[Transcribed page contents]
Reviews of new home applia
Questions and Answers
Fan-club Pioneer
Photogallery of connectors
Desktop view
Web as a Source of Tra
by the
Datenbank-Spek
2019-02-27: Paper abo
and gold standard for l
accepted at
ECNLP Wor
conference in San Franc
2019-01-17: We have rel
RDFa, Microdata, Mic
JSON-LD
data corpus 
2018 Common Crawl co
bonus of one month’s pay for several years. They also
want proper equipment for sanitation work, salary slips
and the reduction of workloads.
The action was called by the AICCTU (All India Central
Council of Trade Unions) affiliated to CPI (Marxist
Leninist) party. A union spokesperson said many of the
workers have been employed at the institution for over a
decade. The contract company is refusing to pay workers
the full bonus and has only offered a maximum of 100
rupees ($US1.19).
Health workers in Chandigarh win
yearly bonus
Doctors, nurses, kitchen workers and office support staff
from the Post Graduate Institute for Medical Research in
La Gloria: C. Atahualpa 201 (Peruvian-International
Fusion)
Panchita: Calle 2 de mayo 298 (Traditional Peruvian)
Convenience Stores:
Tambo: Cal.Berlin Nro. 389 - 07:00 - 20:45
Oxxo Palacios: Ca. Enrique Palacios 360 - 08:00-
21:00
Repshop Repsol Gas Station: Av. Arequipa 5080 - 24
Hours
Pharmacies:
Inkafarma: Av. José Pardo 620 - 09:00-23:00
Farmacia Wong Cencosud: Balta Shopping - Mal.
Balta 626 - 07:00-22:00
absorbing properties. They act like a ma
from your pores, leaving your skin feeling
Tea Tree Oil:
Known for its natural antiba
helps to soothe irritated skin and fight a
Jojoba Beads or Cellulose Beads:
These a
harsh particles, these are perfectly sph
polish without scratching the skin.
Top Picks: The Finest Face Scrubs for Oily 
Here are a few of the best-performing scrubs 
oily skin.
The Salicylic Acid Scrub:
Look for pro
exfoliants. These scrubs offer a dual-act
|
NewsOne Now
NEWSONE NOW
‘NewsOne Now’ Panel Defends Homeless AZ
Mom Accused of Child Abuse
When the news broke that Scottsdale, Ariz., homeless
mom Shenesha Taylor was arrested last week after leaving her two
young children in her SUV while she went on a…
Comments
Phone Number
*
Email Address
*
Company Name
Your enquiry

**Task statement:** Every line of the data above that includes "have" should be listed.

**Your response:**
2019-01-17: We have rel
workers have been employed at the institution for over a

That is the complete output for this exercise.